The Ashiel Mystery - Page 76/195

"What time was it when you abandoned the hunt?" asked Gimblet.

"It was past midnight. I didn't see that any good could be done by sitting up all night. On the contrary, I thought it important that we should get some sleep while we could, so as to be fresher for the chase when daylight came. At this time of the year it gets light fairly early, so I sent every one to bed, except two of the ghillies, whom I told to row across the loch to Crianan and fetch the doctor and police, which I suppose I ought to have thought of before. Then I went to bed myself."

"And when did Sir David Southern turn up?" asked Gimblet.

"Oh, he appeared soon after we started to beat the policies. I hadn't time then to ask him where he'd been, and he was as keen on catching the murderer as anyone. Of course it never occurred to me to cross-question him."

"Naturally. Please go on with your narrative."

"Well, we slept, to speak for myself, for three or four hours, and then James and Andrew came back with the people I had sent for. And now, Mr. Gimblet, I come to a strange thing, a thing I've been careful not to mention to anyone but you, though I'm afraid it's bound to come out at the trial. When Blanston and I went out of the library, we locked the door behind us, but when I opened it again, to let in the doctor and the police, my uncle's body had been moved."

"Moved? How?" Gimblet repeated after him.

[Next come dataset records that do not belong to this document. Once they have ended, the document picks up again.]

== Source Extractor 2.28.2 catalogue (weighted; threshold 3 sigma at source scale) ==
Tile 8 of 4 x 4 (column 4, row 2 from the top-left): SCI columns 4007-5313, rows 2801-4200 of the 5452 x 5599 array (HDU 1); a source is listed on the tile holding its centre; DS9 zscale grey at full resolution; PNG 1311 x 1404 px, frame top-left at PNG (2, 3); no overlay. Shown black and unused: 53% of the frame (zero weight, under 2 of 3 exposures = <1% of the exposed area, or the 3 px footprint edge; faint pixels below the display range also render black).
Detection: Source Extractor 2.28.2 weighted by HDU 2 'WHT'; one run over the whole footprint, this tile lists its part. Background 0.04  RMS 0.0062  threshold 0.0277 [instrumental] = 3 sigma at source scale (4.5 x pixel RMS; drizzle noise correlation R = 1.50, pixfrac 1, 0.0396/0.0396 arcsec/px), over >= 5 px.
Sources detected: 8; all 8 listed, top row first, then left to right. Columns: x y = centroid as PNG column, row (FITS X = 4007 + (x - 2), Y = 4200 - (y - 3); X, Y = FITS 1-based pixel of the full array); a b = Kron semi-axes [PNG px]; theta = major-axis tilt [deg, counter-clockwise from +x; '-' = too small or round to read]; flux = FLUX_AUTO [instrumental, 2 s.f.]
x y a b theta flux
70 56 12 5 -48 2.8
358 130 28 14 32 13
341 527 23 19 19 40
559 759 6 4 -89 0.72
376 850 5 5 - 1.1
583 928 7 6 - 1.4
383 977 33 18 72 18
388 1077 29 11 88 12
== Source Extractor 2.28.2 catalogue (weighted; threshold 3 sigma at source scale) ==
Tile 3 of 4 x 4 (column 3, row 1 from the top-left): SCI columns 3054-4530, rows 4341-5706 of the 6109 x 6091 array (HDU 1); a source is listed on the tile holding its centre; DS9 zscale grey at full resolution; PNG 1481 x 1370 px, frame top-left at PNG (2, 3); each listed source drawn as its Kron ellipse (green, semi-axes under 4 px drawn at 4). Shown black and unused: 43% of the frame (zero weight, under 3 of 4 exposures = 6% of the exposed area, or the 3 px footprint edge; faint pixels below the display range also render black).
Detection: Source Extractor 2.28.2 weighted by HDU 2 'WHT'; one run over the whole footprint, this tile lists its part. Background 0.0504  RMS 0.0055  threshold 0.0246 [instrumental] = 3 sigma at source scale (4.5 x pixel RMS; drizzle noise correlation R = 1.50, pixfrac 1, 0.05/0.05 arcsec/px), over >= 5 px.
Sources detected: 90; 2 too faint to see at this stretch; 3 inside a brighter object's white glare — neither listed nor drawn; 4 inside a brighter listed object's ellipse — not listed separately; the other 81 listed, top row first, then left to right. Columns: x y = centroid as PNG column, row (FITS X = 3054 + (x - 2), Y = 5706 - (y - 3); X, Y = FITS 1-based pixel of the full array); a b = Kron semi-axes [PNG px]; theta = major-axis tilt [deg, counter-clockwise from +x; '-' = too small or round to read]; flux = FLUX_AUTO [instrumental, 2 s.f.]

"Oh, not far, but it had been touched by some one, I am ready to swear, though I said nothing about it at the time. When we first found him, he was lying forward on the table with one arm under his head and the other hanging beside him. When I went in for the second time he was sitting sideways in his chair with his head and arm in quite a different place. Instead of being in the middle, on the blotting-pad, they were further to the right, on the bare polished wood."

Gimblet looked at him keenly.

"You are perfectly certain of this?" he said.

"Absolutely. Besides, you can ask Miss Byrne and Blanston. They both saw him as he was at first. And the police and Dr. Duncan can tell you what his position was when they went into the room. I said nothing about it to any of them, because I thought at once that it must be David who had been there."